Come to think of it, some of the best days of my life were when I was Director of the UBCCC. There was always something going on. Each day I would have a chance to connect with this or that child age six weeks to five years, respond to a board member, resolve a situation with staff or parents. Some of the finest moments were folding laundry early in the morning with Mar-Mar or joking with Patti about who should fetch coffee for whom. Watering plants, feeding the birds while parents and children arrived in the Center were a way we could all stop and chat a moment, taking a breather before the onset of our hectic day, talking about our lives, learning a little more each time about one another.
Then, there were interns, work study students and other all sorts of young people coming and going, learning and challenging, questioning and growing. Custodial staff, gardeners, plumbers, fix-it people arriving at my door completing those never ending lists of work-orders to maintain the building and grounds, keeping it safe, aesthetic and comfortable for everyone. I had one rule: "I want everyone to be safe here." And that meant everyone.
Now, I wander the world searching for a center as comfortable and homey, emotionally respectful and safe as the teaching staff made it at UBCCC. I often feel lost, so lonely, and wistfully remember and long for those frenzied, terribly busy, intense, frightening days as a Director. I had never learned to be an administrator. Indeed, had never had one course on the subject! And so I made it up, learned from many, many mistakes, and especially from honest confrontations with courageous staff who would tell me exactly what they thought, direct and to the point. Sometimes I would close the door of my office, pull down the blinds and just weep - with fear, anger, love, or exhaustion. And then come right on back out to face whatever it was that needed my strength or attention. The best part was watching beautiful and wondrous teachers grow and grow becoming better and better at understanding and accepting all kinds of children and families, developing authentic, relevant curriculum with intellectual integrity.
I think back to how I was always longing to leave the Center and become a full-time professor. It seemed like that would be the highest state I could possibly aspire to achieve. What a myth! What an illusion! Of course, now that I look back and know what I have learned these past couple of years, I realize that I was trying to fulfill the delusional dream of acknowledgment and acceptance within my family system, that drove me to yearn for that status. It was the impossible competition, ridiculous desire to reach for a star that was not only non-existent, but not for me in the first place.
Well, now I am here, high up in the stars but really down hard on earth. Am starting to enjoy being a full-time professor. Able to contribute and influence on various different levels and learning to navigate the academic culture so much better since I have given up my impossible dream, letting go of the hunger for acknowledgment and acceptance.

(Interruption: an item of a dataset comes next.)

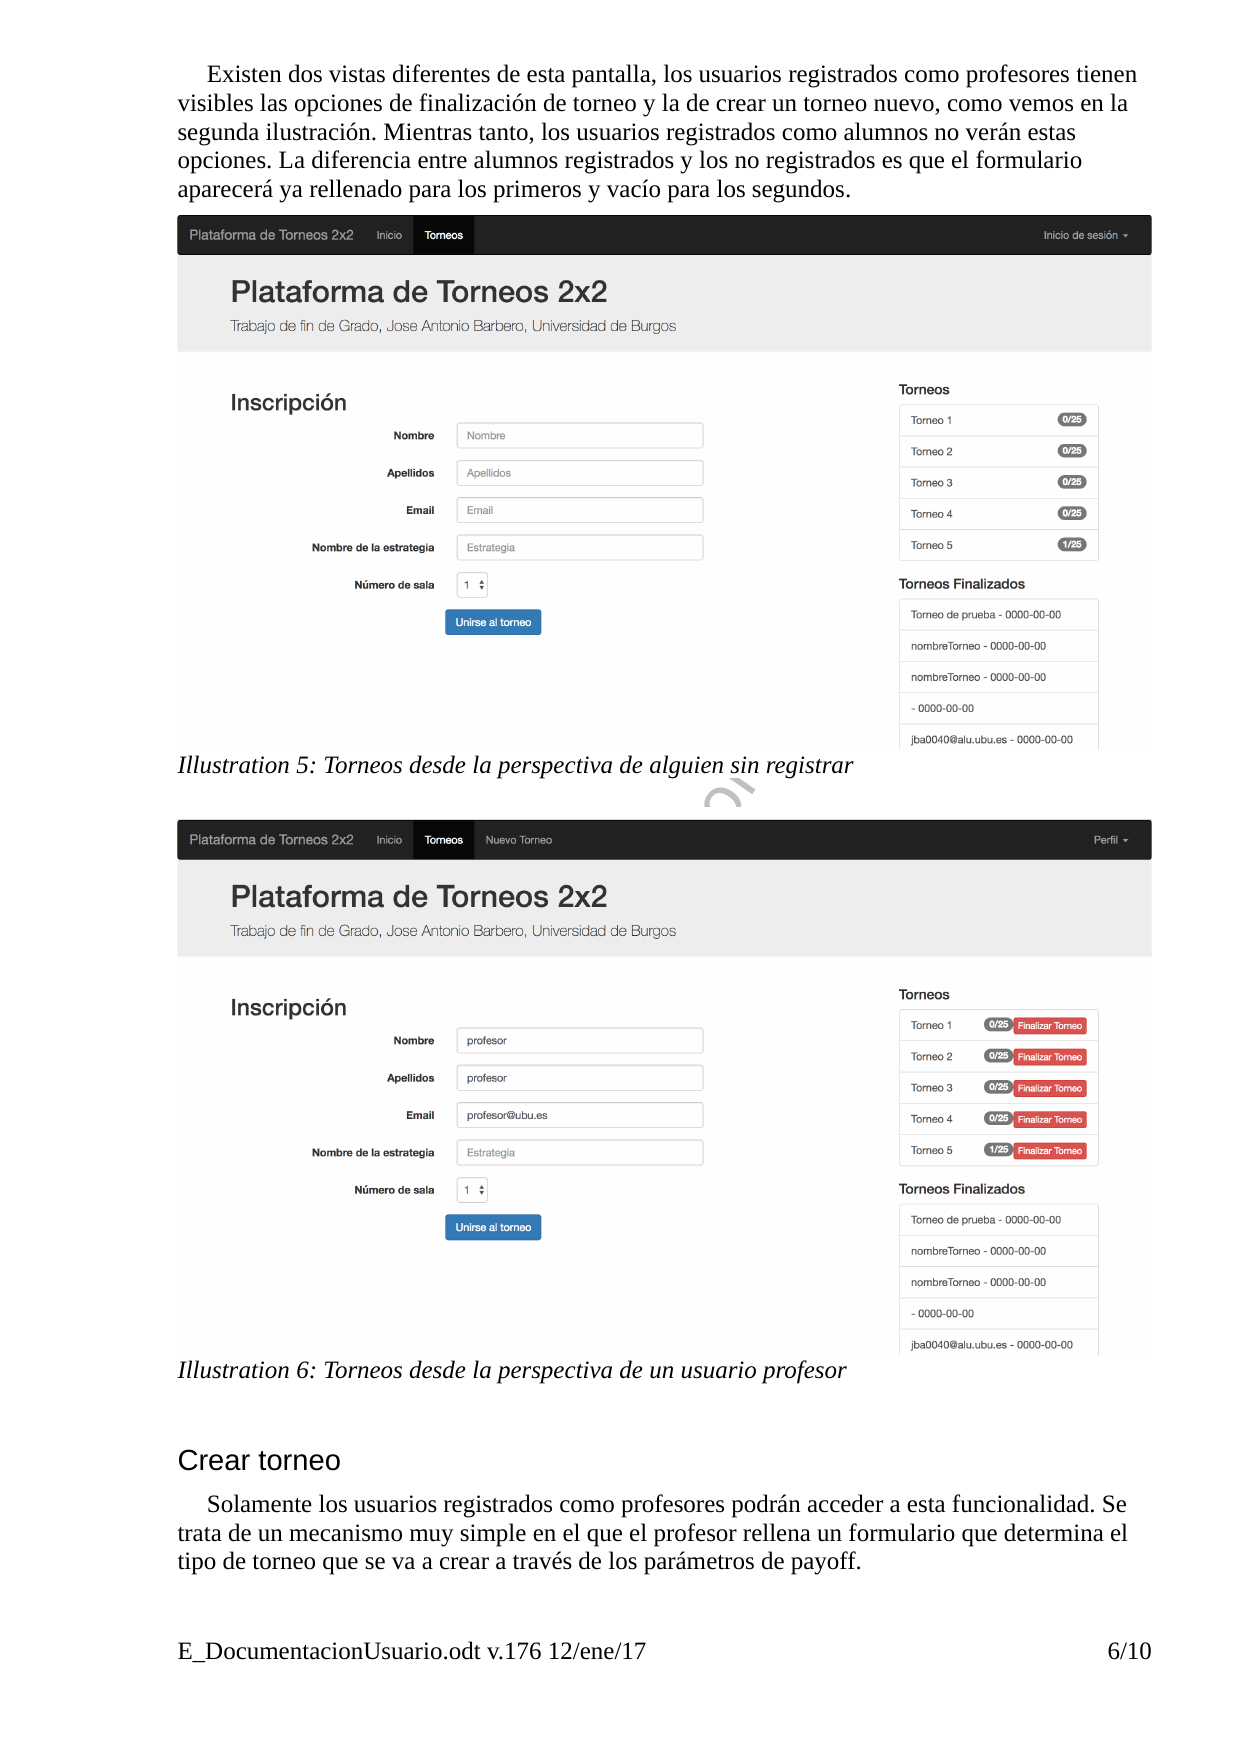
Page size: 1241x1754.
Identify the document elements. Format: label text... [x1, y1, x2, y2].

Just part of the plodding along I feel comfortable doing lately, I guess.
And all the while, I remember those days, not so long ago, as some of the very best of my life.
I am reminded of the song: San Diego Serenade:
I never saw the morning 'til I stayed up all night
I never saw the sunshine 'til you turned out the light
I never saw my hometown until I stayed away too long
I never heard the melody, until I needed a song.
I never saw the white line, 'til I was leaving you behind
I never knew I needed you 'til I was caught up in a bind
I never spoke 'I love you' 'til I cursed you in vain,
I never felt my heartstrings until I nearly went insane.
I never saw the east coast 'til I moved to the west
I never saw the moonlight until it shone off your breast
I never saw your heart 'til someone tried to steal,
tried to steal it away
I never saw your tears until they rolled down your face.
joared,
I think it is in retrospect and the distance that gives the different perspective. Being inside something makes it difficult to understand. This realization has made me so much more accepting and compassionate with young students I teach. It has helped me change my expectations in a deep way. It's not resignation as much as understanding that everyone is exactly where they are at that moment and simply cannot be at any other place. I can plant a seed, a thought, an idea but that's really about it. Life experience has to do the rest!
Posted by: tamarika | November 24, 2006 at 06:59 AM
Only in retrospect do we often fully appreciate what we have done, where we have been on this path through life, as you have so aptly described. Distance seems to give us perspective. Rare are those who realize what they have when in the midst of living it. Perhaps, as for you, the aging process, so many experiences, a thoughtful contemplative mind, coming to being unafraid of change has clearly allowed you to reach a stage in life to which all could aspire.
Posted by: joared | November 23, 2006 at 03:22 PM
Yes, yes ... it's what "Bob" would have called "a therapeutic opportunity." Definitely agree - to be welcomed as our driving force. Wonderful. Thank you, Jean.
Posted by: tamarika | November 22, 2006 at 08:55 AM
Ah, so wise and poignant, Tamar. Is this endless discontent something to be worked on (as I guess some Buddhists, amongst others, would say) or to be welcomed as our driving force? Both, I think - not a contradiction, because however much we work on it it's not going to completely go away!
Posted by: Jean | November 22, 2006 at 07:53 AM
I love this, savtadotty ... "All the rest was just stuff to do while getting there!" Yes, and those feelings are really so much only from within! I wonder, are you barking yet?